Been working on rendering the randomly generated dungeons in a more game-friendly format.  The 24-pixel tiling is looking pretty good.  I've got basic doors placed and rendered.  A next step will be adding some variety to the doors, to get secret doors, locked doors, iron-bound doors, bricked-up doorways, etc.  I want to also start keying these to a "difficulty level" input parameter.  The difficulty will also eventually drive things like trap placement and monsters.

Monday, September 21, 2015

Procedural Dungeons

Taking a small break from wilderness generation, on to the dungeons that will eventually be populating that wilderness.  Here's a sample 20 room dungeon layout based on a new algorithm that I just completed.

The dungeon generation library features a modular architecture based on room and passage "carvers".  The "carvers" create room and passage shapes in a variety of styles.  Since the system is modular, it will be easy to create specific environments, like caverns, mines, etc.
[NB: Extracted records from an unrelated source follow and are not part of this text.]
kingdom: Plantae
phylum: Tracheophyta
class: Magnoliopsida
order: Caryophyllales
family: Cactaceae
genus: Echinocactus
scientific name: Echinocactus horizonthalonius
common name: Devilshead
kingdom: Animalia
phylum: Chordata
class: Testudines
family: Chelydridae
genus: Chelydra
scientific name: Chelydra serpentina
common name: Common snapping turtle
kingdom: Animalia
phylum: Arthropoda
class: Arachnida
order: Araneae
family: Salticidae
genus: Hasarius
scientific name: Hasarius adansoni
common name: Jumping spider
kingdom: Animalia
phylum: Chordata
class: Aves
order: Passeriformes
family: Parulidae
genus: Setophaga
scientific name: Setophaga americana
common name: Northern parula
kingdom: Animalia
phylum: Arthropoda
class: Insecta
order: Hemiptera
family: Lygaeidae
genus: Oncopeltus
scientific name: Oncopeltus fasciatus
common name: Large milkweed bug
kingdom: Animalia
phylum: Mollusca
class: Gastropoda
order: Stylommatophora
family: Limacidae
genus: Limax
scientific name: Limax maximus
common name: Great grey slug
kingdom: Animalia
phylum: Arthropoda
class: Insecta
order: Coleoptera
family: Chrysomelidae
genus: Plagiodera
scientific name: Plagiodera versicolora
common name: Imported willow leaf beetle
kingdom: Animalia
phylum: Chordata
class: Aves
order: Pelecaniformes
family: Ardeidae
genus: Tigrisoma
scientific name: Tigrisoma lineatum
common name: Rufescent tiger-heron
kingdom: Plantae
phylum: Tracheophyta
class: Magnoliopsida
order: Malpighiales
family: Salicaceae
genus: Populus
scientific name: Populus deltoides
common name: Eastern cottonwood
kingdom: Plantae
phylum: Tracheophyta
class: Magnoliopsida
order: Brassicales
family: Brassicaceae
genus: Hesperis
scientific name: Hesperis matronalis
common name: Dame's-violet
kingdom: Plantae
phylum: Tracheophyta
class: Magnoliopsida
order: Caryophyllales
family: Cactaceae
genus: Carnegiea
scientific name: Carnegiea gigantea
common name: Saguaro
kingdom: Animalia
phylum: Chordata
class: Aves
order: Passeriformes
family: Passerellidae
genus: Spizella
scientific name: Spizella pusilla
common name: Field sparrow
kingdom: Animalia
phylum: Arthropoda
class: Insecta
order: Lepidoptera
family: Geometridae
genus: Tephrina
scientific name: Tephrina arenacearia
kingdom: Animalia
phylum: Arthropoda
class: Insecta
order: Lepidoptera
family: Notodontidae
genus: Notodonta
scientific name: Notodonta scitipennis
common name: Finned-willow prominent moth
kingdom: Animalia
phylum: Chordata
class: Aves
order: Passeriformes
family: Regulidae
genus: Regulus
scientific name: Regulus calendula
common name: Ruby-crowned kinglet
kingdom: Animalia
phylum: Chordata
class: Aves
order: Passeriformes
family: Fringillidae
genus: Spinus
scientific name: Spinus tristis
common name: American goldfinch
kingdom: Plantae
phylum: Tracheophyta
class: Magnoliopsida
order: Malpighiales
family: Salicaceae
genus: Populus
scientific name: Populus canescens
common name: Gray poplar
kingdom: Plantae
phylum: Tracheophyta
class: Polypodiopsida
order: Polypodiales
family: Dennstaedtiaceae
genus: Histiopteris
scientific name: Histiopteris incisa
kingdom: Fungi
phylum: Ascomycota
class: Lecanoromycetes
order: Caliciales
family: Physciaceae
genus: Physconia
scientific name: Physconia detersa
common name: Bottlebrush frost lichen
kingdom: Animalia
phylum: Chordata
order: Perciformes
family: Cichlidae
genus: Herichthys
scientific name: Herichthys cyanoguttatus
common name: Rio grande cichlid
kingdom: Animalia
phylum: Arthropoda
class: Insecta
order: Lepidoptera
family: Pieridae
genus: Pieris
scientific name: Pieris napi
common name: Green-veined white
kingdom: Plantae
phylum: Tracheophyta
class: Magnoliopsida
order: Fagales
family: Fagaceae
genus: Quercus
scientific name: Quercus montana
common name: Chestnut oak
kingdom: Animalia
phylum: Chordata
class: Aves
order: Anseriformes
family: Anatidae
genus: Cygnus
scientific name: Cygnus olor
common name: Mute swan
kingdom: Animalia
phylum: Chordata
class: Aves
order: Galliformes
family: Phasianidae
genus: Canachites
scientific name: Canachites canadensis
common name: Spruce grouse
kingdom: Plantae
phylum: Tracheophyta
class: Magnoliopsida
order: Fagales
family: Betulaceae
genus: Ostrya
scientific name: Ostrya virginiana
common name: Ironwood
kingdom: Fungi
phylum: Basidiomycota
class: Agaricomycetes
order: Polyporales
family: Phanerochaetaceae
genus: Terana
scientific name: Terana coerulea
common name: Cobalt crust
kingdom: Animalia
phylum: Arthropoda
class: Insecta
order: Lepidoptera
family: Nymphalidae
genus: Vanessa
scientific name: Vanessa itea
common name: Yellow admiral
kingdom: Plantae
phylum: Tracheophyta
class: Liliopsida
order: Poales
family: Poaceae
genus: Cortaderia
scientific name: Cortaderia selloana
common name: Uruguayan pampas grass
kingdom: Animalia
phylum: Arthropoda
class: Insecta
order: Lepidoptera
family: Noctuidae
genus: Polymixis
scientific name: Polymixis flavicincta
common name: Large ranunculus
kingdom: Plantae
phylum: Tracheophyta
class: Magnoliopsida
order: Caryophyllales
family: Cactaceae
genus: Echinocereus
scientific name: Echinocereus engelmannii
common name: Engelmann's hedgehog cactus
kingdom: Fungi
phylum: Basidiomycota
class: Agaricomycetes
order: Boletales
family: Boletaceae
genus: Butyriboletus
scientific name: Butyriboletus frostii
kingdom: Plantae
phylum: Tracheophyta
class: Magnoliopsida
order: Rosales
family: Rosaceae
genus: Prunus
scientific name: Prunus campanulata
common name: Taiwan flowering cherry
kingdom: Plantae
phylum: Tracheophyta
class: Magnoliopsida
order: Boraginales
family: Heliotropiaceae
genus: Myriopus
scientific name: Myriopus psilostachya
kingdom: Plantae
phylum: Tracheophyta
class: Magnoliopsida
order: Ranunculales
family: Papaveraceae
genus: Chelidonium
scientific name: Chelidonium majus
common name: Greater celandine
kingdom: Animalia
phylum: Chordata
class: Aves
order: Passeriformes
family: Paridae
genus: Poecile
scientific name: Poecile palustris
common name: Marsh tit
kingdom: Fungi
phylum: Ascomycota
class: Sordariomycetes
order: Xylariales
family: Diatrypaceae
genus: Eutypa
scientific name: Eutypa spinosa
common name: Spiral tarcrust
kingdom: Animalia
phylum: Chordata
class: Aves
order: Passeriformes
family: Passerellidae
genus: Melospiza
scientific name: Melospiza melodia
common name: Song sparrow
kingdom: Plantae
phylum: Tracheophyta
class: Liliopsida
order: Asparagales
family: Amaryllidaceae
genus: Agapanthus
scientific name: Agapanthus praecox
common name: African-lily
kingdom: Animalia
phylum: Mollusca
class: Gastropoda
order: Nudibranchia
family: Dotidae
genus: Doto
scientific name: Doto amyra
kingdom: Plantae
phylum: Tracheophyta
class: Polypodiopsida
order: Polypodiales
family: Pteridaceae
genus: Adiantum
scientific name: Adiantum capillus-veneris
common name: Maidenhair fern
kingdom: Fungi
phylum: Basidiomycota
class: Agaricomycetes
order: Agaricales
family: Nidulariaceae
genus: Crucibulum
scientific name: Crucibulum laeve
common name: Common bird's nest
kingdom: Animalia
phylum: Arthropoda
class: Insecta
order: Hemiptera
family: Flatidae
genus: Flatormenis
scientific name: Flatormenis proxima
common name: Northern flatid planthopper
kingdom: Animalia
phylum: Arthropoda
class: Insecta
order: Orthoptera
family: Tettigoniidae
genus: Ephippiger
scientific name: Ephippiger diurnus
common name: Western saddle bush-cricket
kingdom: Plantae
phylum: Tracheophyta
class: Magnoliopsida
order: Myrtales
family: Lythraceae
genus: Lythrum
The next task here is to scan for door placement and render this in a format that's more usable for gaming.  Ultimately I see this as the basis for a DMMuse themed dungeon generator.

Saturday, September 19, 2015

A Slicker Presentation

With the bulk of the terrain generation under my belt, I spent some time working on the visual presentation of the hex map.  I feel that the maps were looking too clunky and cluttered, with too many terrain icons.  Since I had a fully detailed elevation map at my disposal, why not use that to create nice looking gradient terrain hexes, rather than relying on terrain icons to represent everything?  I kept terrain icons for areas of high mountains and heavy forests, but the nice gradient of hex colors now presents a pleasing aesthetic to the map.

Oh, I also cleaned up river generation a bit more.  My prior algo was producing some truly crazy and maze like rivers.  While they looked interesting, they were decidedly not natural looking.  This algo uses the previous one to determine an ultimate destination for the river, but then lets the river move naturally toward that destination, while introducing some subtle, meandering variations.

I'm starting to collect my thoughts on the next steps, which will involve placing cultures and their artifacts (settlements, dungeons, ruins, etc) on the map!

Friday, September 18, 2015

Better Rivers

I cranked up the World Generator after a long hiatus, and promptly improved the river generation.  I had to first re-factor the generator to understand that it was creating a hex map instead of a 2D grid.  I then changed the river generation to render rivers along the center of hexes, rather than along hex-sides.

The rivers start at a high-elevation point on the map, then use a very simple algorithm to determine their flow.  I just pick the next hex of the river to be the neighbor hex with the lowest elevation, excluding any hexes already used for the particular river being generated.  The result are rivers that meander nicely, mimicking the winding rivers we find in nature.